EXCERPT
——

If the links are many, new, and unusually complex, there are nonetheless tried and tested tools that can be put to work to this end. Prominent among those tools are public food stocks. Food stocks tick a lot of boxes: 1.) The treatment of stocks is already the topic of heated trade negotiations and overdue for resolution at the WTO. 2.) Public stocks are widely understood to provide a useful buffer against volatile prices and sometimes constrained supply in international markets. Countries as varied as Switzerland and Senegal make use of them. 3.) Climate-related risks are as old as agriculture (while climate change raises that risk to new levels of unpredictability), concentrating the most extreme effects in a band around the equator that includes many of the world’s poorest, and most agriculture-dependent, countries.

The WTO members headed to Buenos Aires for the WTO’s 11th Ministerial Conference have the chance to make a difference—indeed, they committed themselves four years ago to finalizing a trade agreement on public food stocks by the end of 2017, though there is little sign from the preparations for the conference that an agreement is imminent. This is a missed opportunity. Countries should support efforts at the WTO to clarify the rules that support the establishment and sound management of food reserves, not least as a climate adaptation strategy for food security.

——

PROVIDED MATERIAL
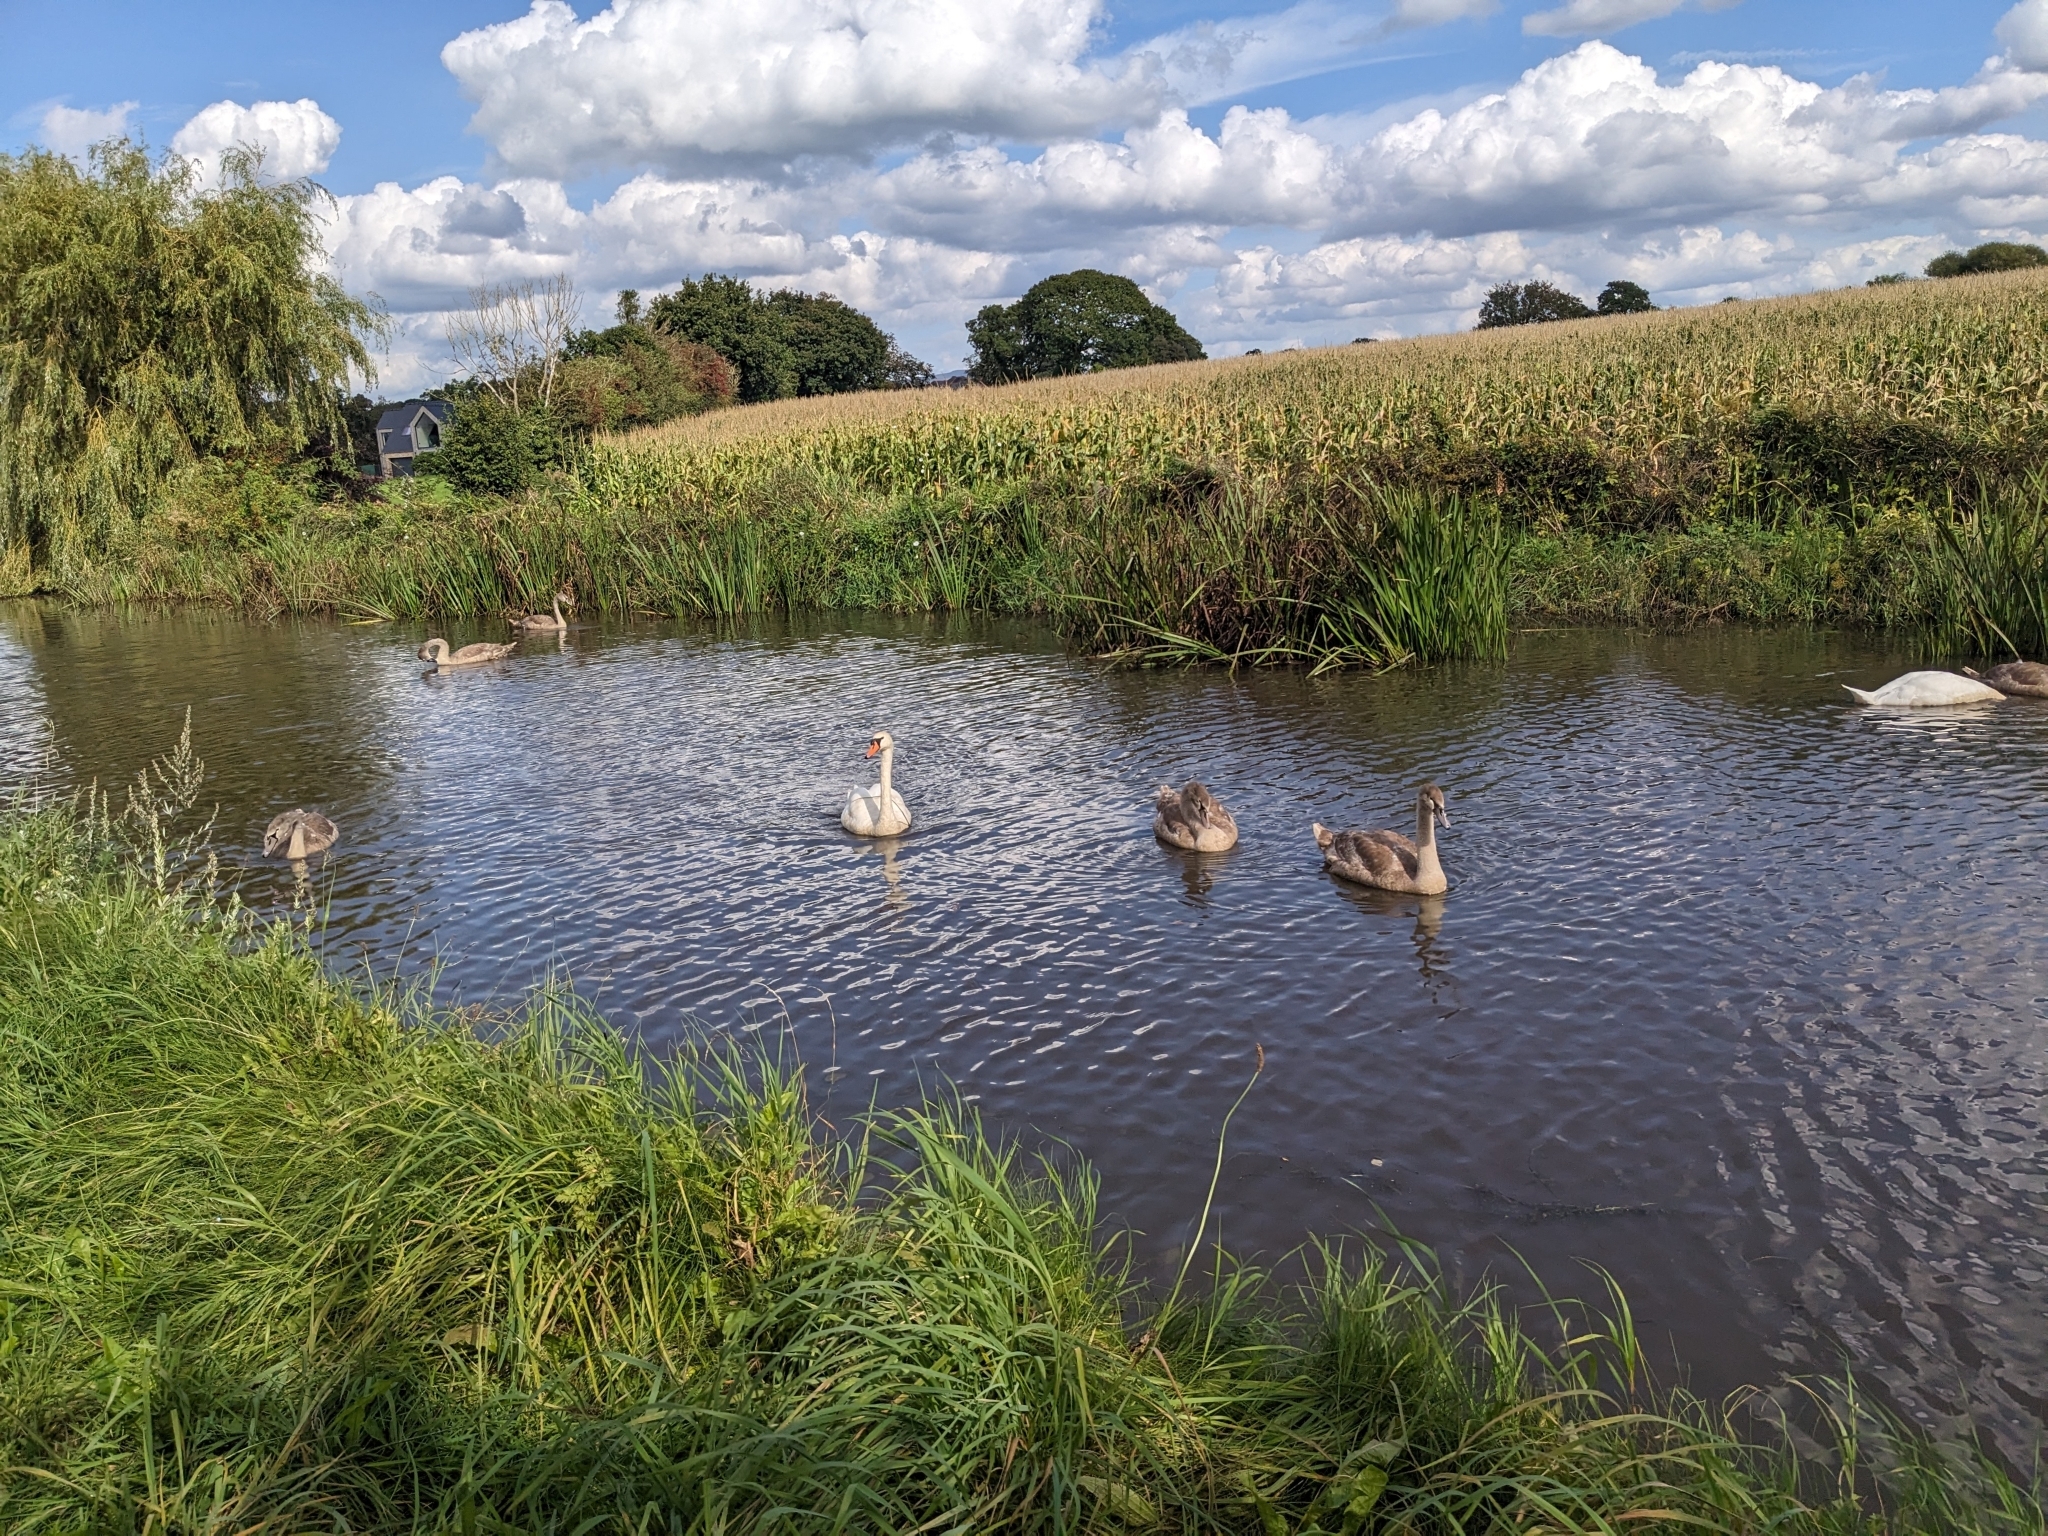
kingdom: Animalia
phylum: Chordata
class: Aves
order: Anseriformes
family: Anatidae
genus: Cygnus
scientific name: Cygnus olor
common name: Mute swan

——

REQUIREMENTS
[a] From the excerpt on public food stocks, reproduce the passage starting at "The WTO members" and ending at "for food security.", substituting "grain reserves" for "food reserves".
[b] Condense the paragraph of the excerpt on public food stocks that begins "The WTO members headed" into a shorter version that keeps its main facts.
The rows come from a different source than the excerpt on public food stocks.

REPLIES
[a]
The WTO members headed to Buenos Aires for the WTO’s 11th Ministerial Conference have the chance to make a difference—indeed, they committed themselves four years ago to finalizing a trade agreement on public food stocks by the end of 2017, though there is little sign from the preparations for the conference that an agreement is imminent. This is a missed opportunity. Countries should support efforts at the WTO to clarify the rules that support the establishment and sound management of grain reserves, not least as a climate adaptation strategy for food security.

[b] WTO members attending the 11th Ministerial Conference in Buenos Aires can make a difference. Four years ago they committed to finalizing a public food stocks agreement by the end of 2017, but conference preparations show little sign that one is imminent, which is a missed opportunity. Countries should back WTO efforts to clarify rules supporting the establishment and sound management of food reserves, not least as a climate adaptation strategy for food security.